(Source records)
┌────────
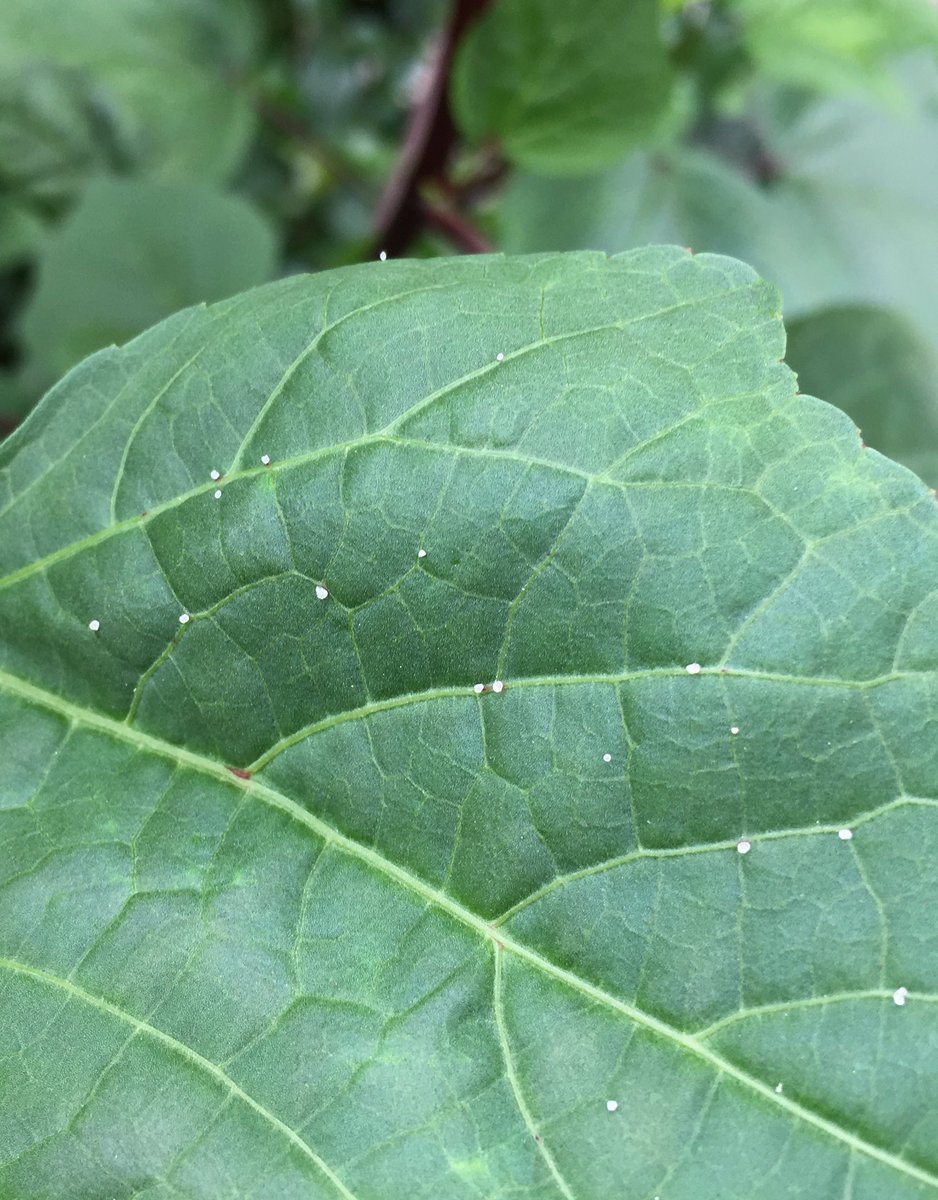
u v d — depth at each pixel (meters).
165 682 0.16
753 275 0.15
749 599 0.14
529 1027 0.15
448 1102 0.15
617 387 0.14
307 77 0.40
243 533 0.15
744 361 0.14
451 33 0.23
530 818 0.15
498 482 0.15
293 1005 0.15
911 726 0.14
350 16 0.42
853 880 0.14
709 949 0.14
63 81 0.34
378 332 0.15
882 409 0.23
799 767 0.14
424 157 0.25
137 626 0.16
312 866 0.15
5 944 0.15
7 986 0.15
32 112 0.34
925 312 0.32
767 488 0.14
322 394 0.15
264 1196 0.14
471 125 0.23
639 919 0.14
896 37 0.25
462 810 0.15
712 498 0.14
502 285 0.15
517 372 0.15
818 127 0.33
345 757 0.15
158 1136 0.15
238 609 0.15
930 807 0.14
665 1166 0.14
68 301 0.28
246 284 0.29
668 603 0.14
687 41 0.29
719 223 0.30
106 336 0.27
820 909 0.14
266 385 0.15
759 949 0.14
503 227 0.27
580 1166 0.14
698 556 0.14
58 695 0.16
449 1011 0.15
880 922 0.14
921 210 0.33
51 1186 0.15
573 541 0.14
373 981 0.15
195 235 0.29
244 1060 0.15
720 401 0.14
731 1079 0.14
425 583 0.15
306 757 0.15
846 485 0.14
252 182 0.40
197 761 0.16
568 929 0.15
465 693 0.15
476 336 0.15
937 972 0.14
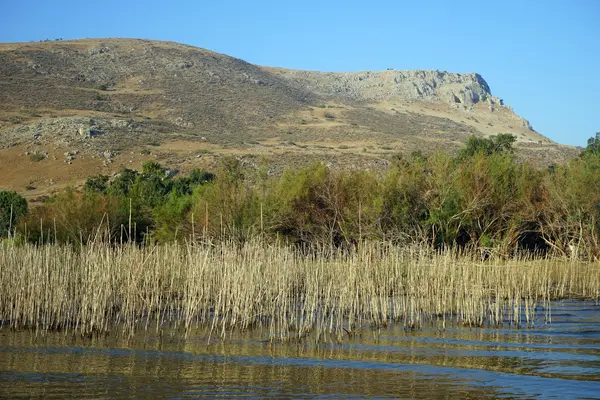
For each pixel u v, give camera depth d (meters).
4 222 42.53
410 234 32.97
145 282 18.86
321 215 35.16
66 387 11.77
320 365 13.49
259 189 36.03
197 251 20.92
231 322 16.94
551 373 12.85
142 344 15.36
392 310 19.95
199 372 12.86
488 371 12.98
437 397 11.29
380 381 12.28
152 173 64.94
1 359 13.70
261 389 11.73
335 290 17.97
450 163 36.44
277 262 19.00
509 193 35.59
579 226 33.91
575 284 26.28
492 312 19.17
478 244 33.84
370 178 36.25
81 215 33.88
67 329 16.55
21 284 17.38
└────────
## PROBLEM DETAILS
Reproduce every record above exactly as given, excluding pictures from the result.

## ANSWER TO THIS TASK
u v d — depth at each pixel (meters).
165 682 0.16
753 275 0.15
749 599 0.14
529 1027 0.15
448 1102 0.15
617 387 0.14
307 77 0.40
243 533 0.15
744 361 0.14
451 33 0.23
530 818 0.15
498 482 0.15
293 1005 0.15
911 726 0.14
350 16 0.42
853 880 0.14
709 949 0.14
63 81 0.34
378 332 0.15
882 409 0.23
799 767 0.14
424 157 0.25
137 626 0.16
312 866 0.15
5 944 0.15
7 986 0.15
32 112 0.34
925 312 0.32
767 488 0.14
322 394 0.15
264 1196 0.14
471 125 0.23
639 919 0.14
896 37 0.25
462 810 0.15
712 498 0.14
502 285 0.15
517 372 0.15
818 127 0.33
345 757 0.15
158 1136 0.15
238 609 0.15
930 807 0.14
665 1166 0.14
68 301 0.28
246 284 0.29
668 603 0.14
687 41 0.29
719 223 0.30
106 336 0.27
820 909 0.14
266 385 0.15
759 949 0.14
503 227 0.27
580 1166 0.14
698 556 0.14
58 695 0.16
449 1011 0.15
880 922 0.14
921 210 0.33
51 1186 0.15
573 541 0.14
373 981 0.15
195 235 0.29
244 1060 0.15
720 401 0.14
731 1079 0.14
425 583 0.15
306 757 0.15
846 485 0.14
252 182 0.40
197 761 0.16
568 929 0.15
465 693 0.15
476 336 0.15
937 972 0.14
For each pixel u v, give camera depth d (meters).
4 222 42.53
410 234 32.97
145 282 18.86
321 215 35.16
66 387 11.77
320 365 13.49
259 189 36.03
197 251 20.92
231 322 16.94
551 373 12.85
142 344 15.36
392 310 19.95
199 372 12.86
488 371 12.98
437 397 11.29
380 381 12.28
152 173 64.94
1 359 13.70
261 389 11.73
335 290 17.97
450 163 36.44
277 262 19.00
509 193 35.59
579 226 33.91
575 284 26.28
492 312 19.17
478 244 33.84
370 178 36.25
81 215 33.88
67 329 16.55
21 284 17.38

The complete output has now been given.